柳家的小姐柳清辞,是江南水墨里染出的一抹绝色。她不爱针线爱诗书,常在自家临河的阁楼上,对着一川烟雨吟哦。那声音清泠泠的,像玉珠落在青石盘上,偶尔随风飘到巷陌,引得路人驻足,都说柳家养了个才情倾世的女儿。
河对岸,是新搬来的书生顾言。赁了一间陋室,窗子正对着柳家的阁楼。他夜夜苦读,一灯如豆,唯一的消遣,便是听对岸隐约的吟诗声,看窗纱后那抹窈窕的剪影。他不知那是谁,只觉那声音和影子,是他清贫岁月里最温润的一帖药。

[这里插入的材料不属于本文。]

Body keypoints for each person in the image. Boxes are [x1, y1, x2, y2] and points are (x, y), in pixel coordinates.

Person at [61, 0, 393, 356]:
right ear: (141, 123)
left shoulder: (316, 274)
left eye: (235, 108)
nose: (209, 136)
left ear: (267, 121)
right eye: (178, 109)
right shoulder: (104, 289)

一日黄昏,骤雨初歇。柳清辞见池塘荷花被雨打得零落,心有所感,信口吟道:“骤雨泼残荷,珍珠碎玉盘。风动一池萍,何处寄清欢?”话音刚落,对岸竟传来一个清朗的男声,接了下半阕:“晚晴开素卷,余霞染天翰。心随流水去,共语月光寒。”对得工整,意境更悄然衔接,从残荷的寂寥,转向了明月共话的期许。柳清辞心头一跳,推开半扇窗,只见对岸窗后,一个青衫书生正拱手致意,眸色清澈,如雨后初霁的天。

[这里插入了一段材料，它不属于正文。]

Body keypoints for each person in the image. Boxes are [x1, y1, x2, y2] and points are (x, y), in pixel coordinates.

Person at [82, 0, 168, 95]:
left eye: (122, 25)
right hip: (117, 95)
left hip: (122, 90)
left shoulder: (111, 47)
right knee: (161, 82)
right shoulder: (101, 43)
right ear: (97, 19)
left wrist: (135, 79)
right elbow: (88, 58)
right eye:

这便是开端了。从此,黄昏成了他们无言的约定。有时对诗,有时顾言吹一曲箫,箫声呜咽,柳清辞便以琴相和。一条河,两扇窗,数丈的距离,流动着只有彼此懂得的韵律。他们从未逾矩相见,却仿佛已相识了三生。诗笺系在细绳上,借清风传递;新得的词曲,凭水音送达。那些唱和的句子,像燕子在梁间衔泥,一点点筑起一座旁人看不见的、只属于他们的玲珑楼阁。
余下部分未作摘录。